Background: Individuals' peak bone mineral density (BMD) achieved and maintained at ages 20-40 years is the most powerful predictor of low bone mass and osteoporotic fractures later in life. The aim of this study was to identify metabolomic factors associated with peak BMD variation in US Caucasian women.
Methods: A total of 136 women aged 20-40 years, including 65 subjects with low and 71 with high hip BMD, were enrolled. The serum metabolites were assessed using a liquid chromatography-mass spectrometry (LC-MS) method. The partial least-squares discriminant analysis (PLS-DA) method and logistic regression models were used, respectively, to examine the associations of metabolomic profiles and individual metabolites with BMD.

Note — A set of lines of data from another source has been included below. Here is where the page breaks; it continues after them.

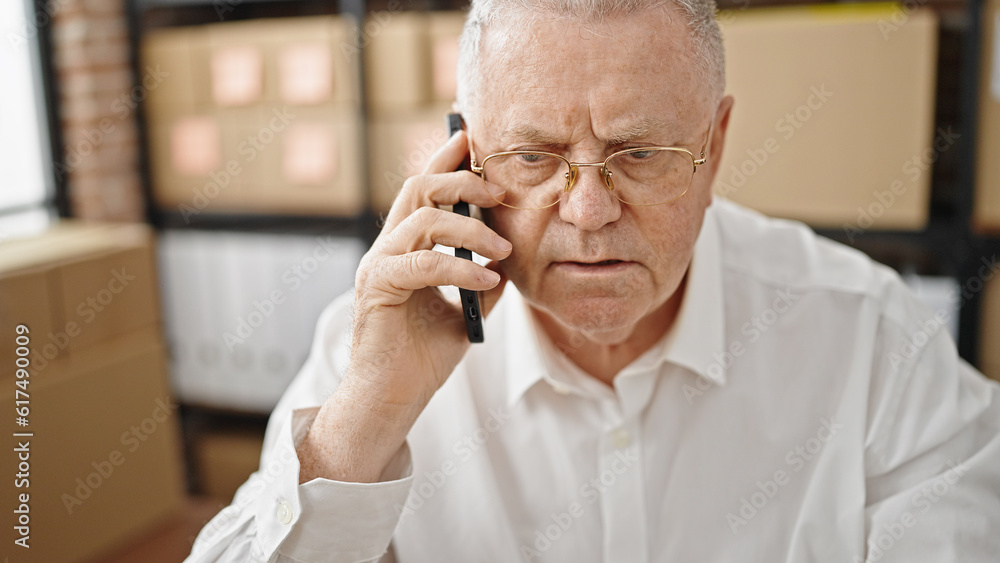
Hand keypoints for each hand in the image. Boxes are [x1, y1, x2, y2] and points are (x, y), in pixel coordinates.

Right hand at [348, 129, 510, 407]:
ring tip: (504, 251)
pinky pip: (422, 263)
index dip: (446, 157)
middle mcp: (387, 249)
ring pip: (422, 219)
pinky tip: (488, 279)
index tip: (474, 136)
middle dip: (463, 181)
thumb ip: (482, 278)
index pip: (424, 189)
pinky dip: (460, 267)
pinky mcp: (377, 288)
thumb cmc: (423, 358)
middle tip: (500, 193)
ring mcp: (378, 266)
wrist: (393, 400)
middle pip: (419, 188)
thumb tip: (509, 255)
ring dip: (471, 229)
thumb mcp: (467, 310)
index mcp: (405, 247)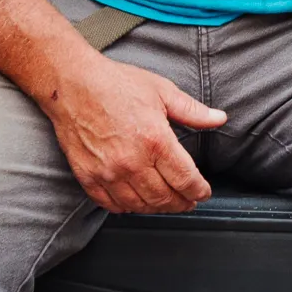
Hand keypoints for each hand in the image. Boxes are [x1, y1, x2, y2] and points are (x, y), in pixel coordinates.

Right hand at [46, 50, 227, 214]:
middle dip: (181, 203)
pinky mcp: (88, 176)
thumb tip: (219, 118)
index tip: (203, 193)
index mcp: (155, 140)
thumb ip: (193, 111)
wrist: (72, 84)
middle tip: (188, 201)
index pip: (185, 180)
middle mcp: (132, 161)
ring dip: (157, 208)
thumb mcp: (162, 91)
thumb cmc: (116, 84)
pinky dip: (127, 207)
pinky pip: (111, 205)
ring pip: (140, 205)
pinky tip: (136, 201)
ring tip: (165, 202)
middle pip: (164, 198)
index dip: (199, 191)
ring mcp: (108, 172)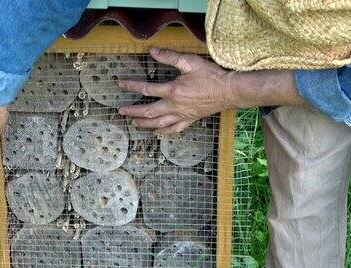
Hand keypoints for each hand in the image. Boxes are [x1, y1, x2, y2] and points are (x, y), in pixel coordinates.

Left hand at [118, 48, 234, 134]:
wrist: (229, 91)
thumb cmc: (211, 75)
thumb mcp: (190, 62)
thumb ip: (170, 57)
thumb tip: (152, 51)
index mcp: (173, 91)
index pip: (147, 89)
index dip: (132, 86)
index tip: (121, 84)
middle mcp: (174, 106)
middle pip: (148, 112)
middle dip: (133, 111)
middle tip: (121, 111)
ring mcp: (182, 115)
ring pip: (158, 123)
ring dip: (144, 124)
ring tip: (133, 123)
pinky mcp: (189, 120)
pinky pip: (174, 129)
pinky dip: (164, 132)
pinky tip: (157, 133)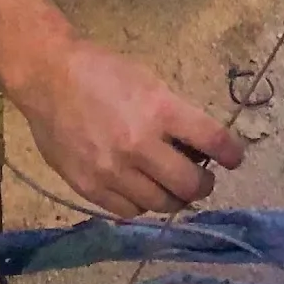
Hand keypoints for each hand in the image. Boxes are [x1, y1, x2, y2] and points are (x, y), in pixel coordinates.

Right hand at [10, 37, 245, 217]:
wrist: (48, 77)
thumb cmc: (102, 72)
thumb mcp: (148, 82)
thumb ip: (173, 116)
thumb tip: (197, 147)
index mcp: (159, 109)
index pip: (212, 140)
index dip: (231, 153)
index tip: (234, 158)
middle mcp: (139, 144)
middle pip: (189, 185)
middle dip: (203, 184)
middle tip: (201, 179)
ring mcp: (112, 171)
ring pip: (161, 204)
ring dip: (173, 198)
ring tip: (171, 187)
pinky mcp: (89, 188)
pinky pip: (128, 211)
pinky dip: (141, 204)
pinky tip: (141, 191)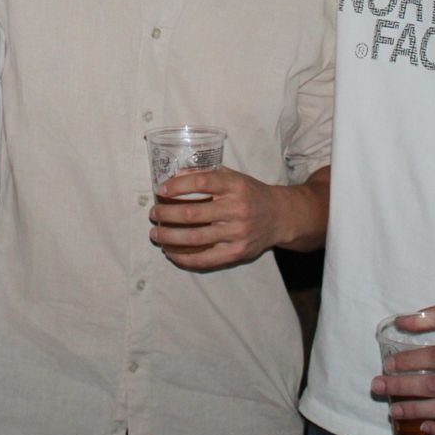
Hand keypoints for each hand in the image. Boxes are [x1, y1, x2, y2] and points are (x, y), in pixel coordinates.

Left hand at [148, 167, 292, 270]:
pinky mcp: (237, 252)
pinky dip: (184, 258)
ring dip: (169, 237)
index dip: (177, 186)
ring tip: (156, 234)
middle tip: (154, 213)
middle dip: (166, 214)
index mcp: (234, 185)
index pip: (201, 182)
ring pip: (195, 237)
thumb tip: (174, 176)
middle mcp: (236, 209)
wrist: (279, 216)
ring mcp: (237, 233)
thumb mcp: (233, 177)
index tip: (161, 190)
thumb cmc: (250, 194)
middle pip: (192, 213)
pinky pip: (205, 259)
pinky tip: (171, 253)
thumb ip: (207, 174)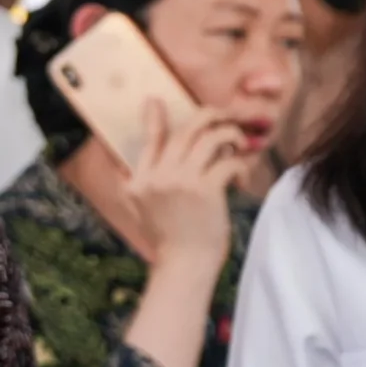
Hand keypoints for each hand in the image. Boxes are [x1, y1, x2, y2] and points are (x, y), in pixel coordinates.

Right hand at [126, 101, 245, 273]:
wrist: (184, 266)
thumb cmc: (168, 240)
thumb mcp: (138, 210)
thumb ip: (132, 184)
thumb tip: (121, 166)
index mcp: (139, 179)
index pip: (149, 140)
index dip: (154, 117)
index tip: (155, 100)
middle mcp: (158, 176)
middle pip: (186, 131)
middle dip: (211, 116)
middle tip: (225, 117)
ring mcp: (181, 182)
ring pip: (211, 139)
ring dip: (231, 137)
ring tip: (239, 147)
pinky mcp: (206, 191)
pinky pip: (229, 161)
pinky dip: (241, 165)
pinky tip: (242, 178)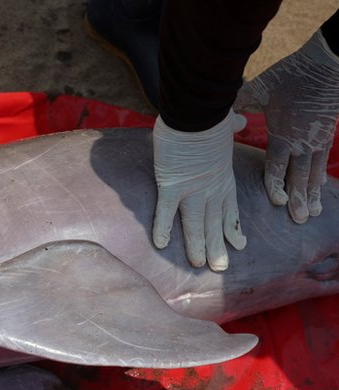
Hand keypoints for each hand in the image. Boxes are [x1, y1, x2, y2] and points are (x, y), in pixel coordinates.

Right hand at [152, 111, 247, 271]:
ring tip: (200, 264)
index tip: (238, 245)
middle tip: (220, 267)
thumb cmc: (209, 115)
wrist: (197, 111)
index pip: (229, 209)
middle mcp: (211, 188)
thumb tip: (238, 119)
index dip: (232, 229)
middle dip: (218, 247)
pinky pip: (166, 211)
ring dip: (198, 246)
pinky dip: (163, 228)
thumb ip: (231, 126)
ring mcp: (192, 189)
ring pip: (196, 224)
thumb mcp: (225, 124)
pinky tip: (160, 244)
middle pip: (215, 223)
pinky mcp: (171, 185)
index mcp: (223, 176)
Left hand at [235, 30, 338, 223]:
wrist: (327, 63)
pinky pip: (324, 160)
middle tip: (299, 218)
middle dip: (298, 198)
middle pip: (299, 175)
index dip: (277, 185)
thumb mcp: (260, 88)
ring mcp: (317, 138)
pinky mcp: (327, 133)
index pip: (278, 166)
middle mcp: (302, 141)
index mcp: (283, 133)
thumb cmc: (291, 75)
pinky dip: (321, 176)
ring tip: (311, 212)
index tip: (277, 202)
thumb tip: (219, 112)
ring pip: (314, 172)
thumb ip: (239, 104)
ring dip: (312, 192)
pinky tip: (320, 188)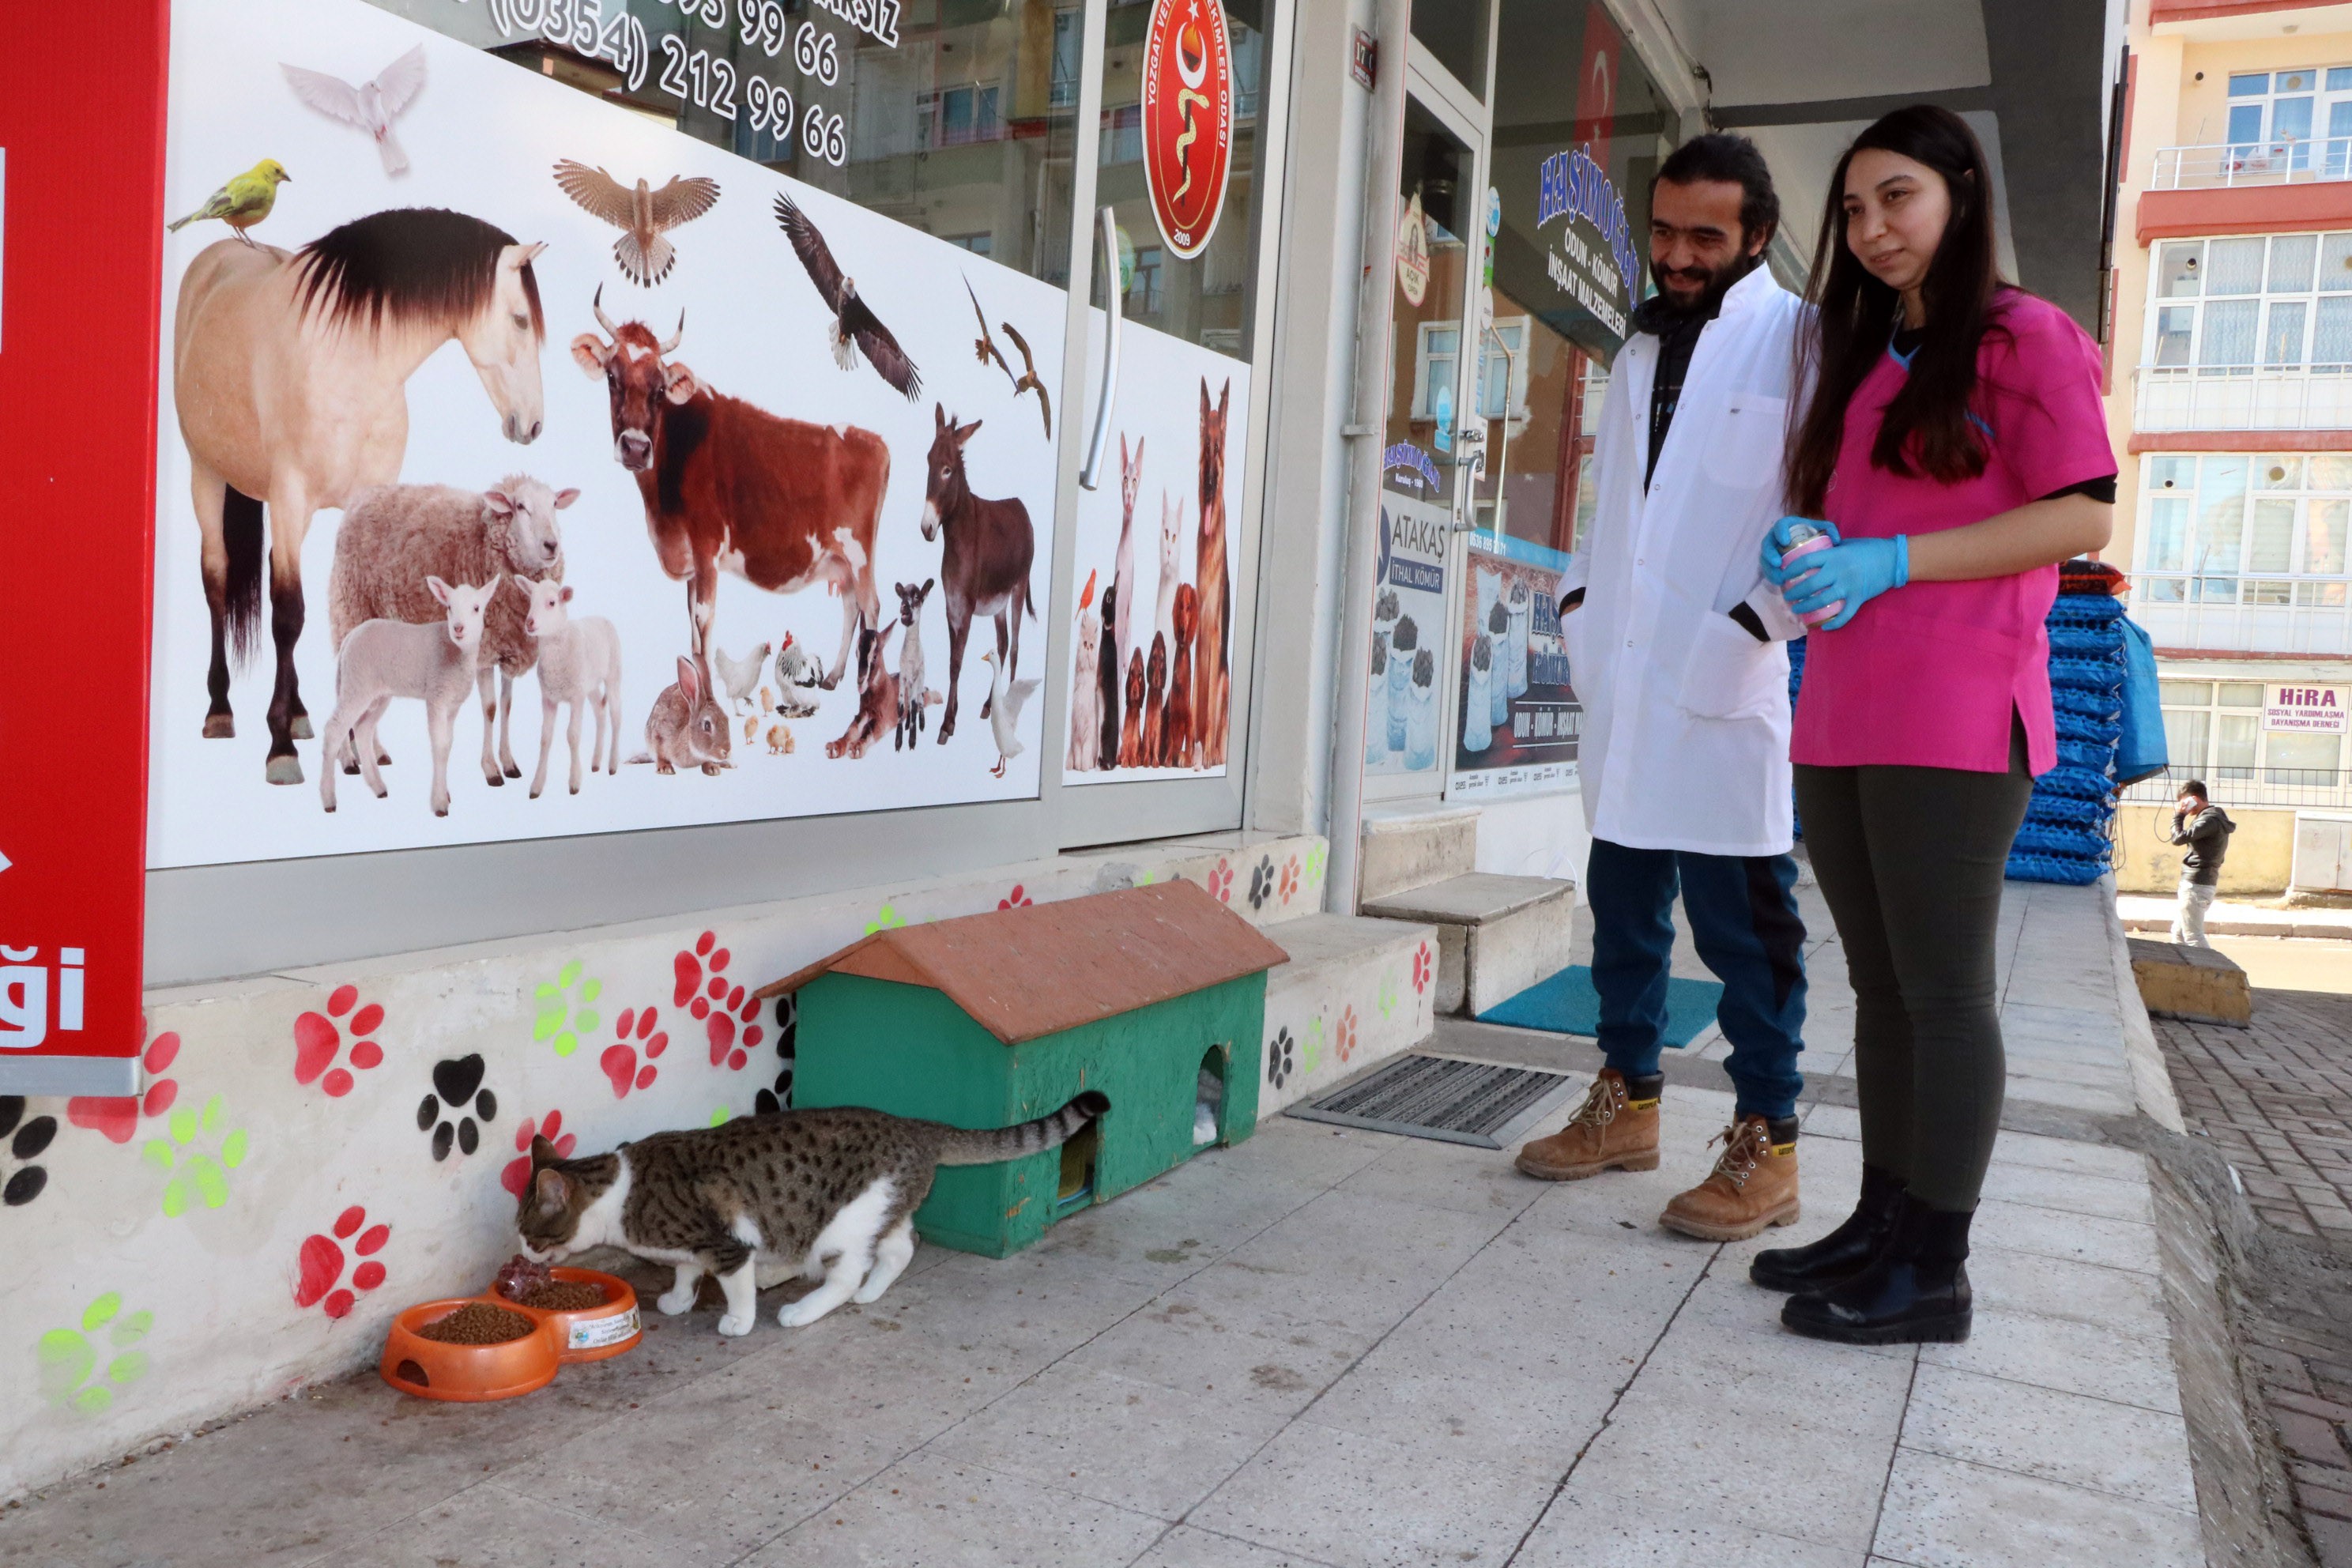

Results: The low and high BMD groups could be differentiated by the detected serum metabolites using PLS-DA (Ppermutation = 0.008). A total of 14 metabolites, including seven amino acids and amino acid derivatives, five lipids (including three bile acids), and two organic acids, were significantly associated with the risk for low BMD. Most of these metabolites are novel in that they have never been linked with BMD in humans earlier. The prediction model including the newly identified metabolites significantly improved the classification of the groups with low and high BMD. The area under the receiver operating characteristic curve without and with metabolites were 0.88 (95% CI: 0.83-0.94) and 0.97 (95% CI: 0.94-0.99), respectively (P for the difference = 0.0004).
Conclusion: Metabolomic profiling may improve the risk prediction of osteoporosis among Caucasian women. Our findings also suggest the potential importance of the metabolism of amino acids and bile acids in bone health.
Keywords: Bone mineral density; Liquid chromatography-mass spectrometry; Metabolites; Metabolomic; Osteoporosis.